Addressing challenges through an architectural approach
A secure and seamless connected experience is critical for any educational institution to enable its stakeholders (students, educators, parents and support staff) to communicate effectively because they may not meet face-to face very often. The implications of a weak network can range from losing invaluable data to damaging the brand equity. Offering a flexible, scalable, high-speed campus network , (wired, wireless and remote access) example the Cisco Unified Access Solution, architected with One Network (wired and wireless as one), One Policy (able to determine which user, what access and monitor device in use) and One Management (manage, design, deploy, monitor, optimize, and administer your entire network-regardless of whether the connection is wired or wireless) , helps enhance learning, simplify operations, promote productivity and teamwork. Such next-gen solutions allow schools/universities to implement multiple device strategies without compromise.
Ideally, all campuses require a network security solution that curbs attacks before threats can harm network reliability and availability.

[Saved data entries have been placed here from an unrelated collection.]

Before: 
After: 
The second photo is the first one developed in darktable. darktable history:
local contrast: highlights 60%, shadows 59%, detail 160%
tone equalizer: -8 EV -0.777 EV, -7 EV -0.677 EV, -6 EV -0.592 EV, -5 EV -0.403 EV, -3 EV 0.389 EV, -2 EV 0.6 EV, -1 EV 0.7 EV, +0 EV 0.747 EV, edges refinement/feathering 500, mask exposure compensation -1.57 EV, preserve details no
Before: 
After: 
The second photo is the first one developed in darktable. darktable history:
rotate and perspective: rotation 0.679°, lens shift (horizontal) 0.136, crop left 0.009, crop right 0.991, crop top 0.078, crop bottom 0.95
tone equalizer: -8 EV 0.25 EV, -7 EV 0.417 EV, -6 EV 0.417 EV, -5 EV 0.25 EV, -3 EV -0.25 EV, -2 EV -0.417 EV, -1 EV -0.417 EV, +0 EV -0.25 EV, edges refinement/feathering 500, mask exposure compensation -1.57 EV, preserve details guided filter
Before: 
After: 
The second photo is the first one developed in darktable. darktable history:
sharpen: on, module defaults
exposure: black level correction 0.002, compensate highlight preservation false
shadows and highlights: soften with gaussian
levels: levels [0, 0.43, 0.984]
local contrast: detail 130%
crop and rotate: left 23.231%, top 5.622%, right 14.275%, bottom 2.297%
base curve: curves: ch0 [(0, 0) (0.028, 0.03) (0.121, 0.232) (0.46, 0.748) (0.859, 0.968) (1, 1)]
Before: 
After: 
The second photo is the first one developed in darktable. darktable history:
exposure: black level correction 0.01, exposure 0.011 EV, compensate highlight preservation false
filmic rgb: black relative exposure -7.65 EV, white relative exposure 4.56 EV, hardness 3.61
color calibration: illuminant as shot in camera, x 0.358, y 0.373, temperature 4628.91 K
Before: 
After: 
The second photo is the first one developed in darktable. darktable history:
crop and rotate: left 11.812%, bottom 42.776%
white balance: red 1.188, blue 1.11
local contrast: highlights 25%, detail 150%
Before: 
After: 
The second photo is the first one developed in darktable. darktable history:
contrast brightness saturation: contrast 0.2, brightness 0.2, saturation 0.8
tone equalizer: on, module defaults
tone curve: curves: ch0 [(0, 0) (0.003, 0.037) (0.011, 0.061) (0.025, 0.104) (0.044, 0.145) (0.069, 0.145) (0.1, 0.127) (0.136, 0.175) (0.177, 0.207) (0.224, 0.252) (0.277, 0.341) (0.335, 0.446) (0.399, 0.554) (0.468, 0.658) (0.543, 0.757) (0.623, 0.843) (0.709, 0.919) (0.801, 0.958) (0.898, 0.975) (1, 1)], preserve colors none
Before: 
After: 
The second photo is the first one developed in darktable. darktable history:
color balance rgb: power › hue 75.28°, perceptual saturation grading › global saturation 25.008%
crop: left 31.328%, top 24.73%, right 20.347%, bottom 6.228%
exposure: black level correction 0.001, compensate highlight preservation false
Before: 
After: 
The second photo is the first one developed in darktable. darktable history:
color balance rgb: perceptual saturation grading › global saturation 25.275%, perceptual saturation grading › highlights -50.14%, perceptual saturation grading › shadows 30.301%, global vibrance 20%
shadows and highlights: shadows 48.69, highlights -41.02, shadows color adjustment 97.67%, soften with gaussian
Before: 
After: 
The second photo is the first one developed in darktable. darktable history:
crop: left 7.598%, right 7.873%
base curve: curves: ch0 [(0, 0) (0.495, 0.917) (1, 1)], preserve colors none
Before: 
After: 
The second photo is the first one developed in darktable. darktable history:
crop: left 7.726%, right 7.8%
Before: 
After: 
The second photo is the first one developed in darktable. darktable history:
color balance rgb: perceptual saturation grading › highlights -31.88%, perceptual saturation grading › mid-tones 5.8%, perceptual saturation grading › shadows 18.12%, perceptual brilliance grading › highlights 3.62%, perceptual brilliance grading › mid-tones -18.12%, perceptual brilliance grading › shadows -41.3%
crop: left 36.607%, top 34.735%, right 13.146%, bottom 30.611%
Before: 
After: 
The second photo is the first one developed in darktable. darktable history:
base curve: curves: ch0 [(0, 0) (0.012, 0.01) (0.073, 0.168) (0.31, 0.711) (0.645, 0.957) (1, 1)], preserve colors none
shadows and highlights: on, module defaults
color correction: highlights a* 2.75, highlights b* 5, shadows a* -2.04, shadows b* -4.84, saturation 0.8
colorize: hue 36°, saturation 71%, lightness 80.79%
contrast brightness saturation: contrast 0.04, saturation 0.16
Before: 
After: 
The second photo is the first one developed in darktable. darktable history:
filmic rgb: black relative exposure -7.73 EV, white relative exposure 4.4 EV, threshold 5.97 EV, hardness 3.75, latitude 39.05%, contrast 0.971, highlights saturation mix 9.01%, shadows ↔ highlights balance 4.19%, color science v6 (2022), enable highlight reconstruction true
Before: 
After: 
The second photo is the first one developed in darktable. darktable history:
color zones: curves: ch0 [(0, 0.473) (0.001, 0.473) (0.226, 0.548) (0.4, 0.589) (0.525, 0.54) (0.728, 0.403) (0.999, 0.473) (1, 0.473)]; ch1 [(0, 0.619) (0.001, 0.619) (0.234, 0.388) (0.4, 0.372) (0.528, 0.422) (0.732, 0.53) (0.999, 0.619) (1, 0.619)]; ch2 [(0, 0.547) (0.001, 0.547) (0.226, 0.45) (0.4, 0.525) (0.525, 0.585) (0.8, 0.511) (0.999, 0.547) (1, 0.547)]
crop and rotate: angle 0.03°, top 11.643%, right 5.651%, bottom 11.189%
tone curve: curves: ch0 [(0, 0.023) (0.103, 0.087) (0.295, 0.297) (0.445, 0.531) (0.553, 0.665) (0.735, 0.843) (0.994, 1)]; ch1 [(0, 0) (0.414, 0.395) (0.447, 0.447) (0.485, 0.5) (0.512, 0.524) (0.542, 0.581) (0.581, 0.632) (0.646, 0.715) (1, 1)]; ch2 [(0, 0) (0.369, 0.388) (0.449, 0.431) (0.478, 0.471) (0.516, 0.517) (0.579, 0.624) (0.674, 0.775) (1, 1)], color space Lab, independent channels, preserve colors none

At the same time, the solution and the network should be flexible enough to meet the changing needs including influx of personal devices, applications and video solutions for the betterment of education and work processes. This will only be possible by deploying an architectural approach as mentioned above.
The need for constant internet connectivity at the campus and workplace has been ratified by the Cisco Connected World Technology Report (CCWTR) 2011 which reveals that one of every three college students and young employees believes the Internet is as important as air, water, food, and shelter; Two of five would accept a lower-paying job that had more flexibility with regard to device choice, social media access, and mobility than a higher-paying job with less flexibility. Regarding security-related issues in the workplace, seven of ten employees admitted to knowingly breaking IT policies on a regular basis, and three of five believe they are not responsible for protecting corporate information and devices.
This means that educational institutions of today have to invest in the right network so that it becomes a powerful engine for growth, innovation and competitive differentiation for the workforce of tomorrow. Creating secure, connected campuses will serve as the first step to provide enriched learning opportunities, diversified faculty and expert viewpoints. In the long run that will help create new networked economies the world over.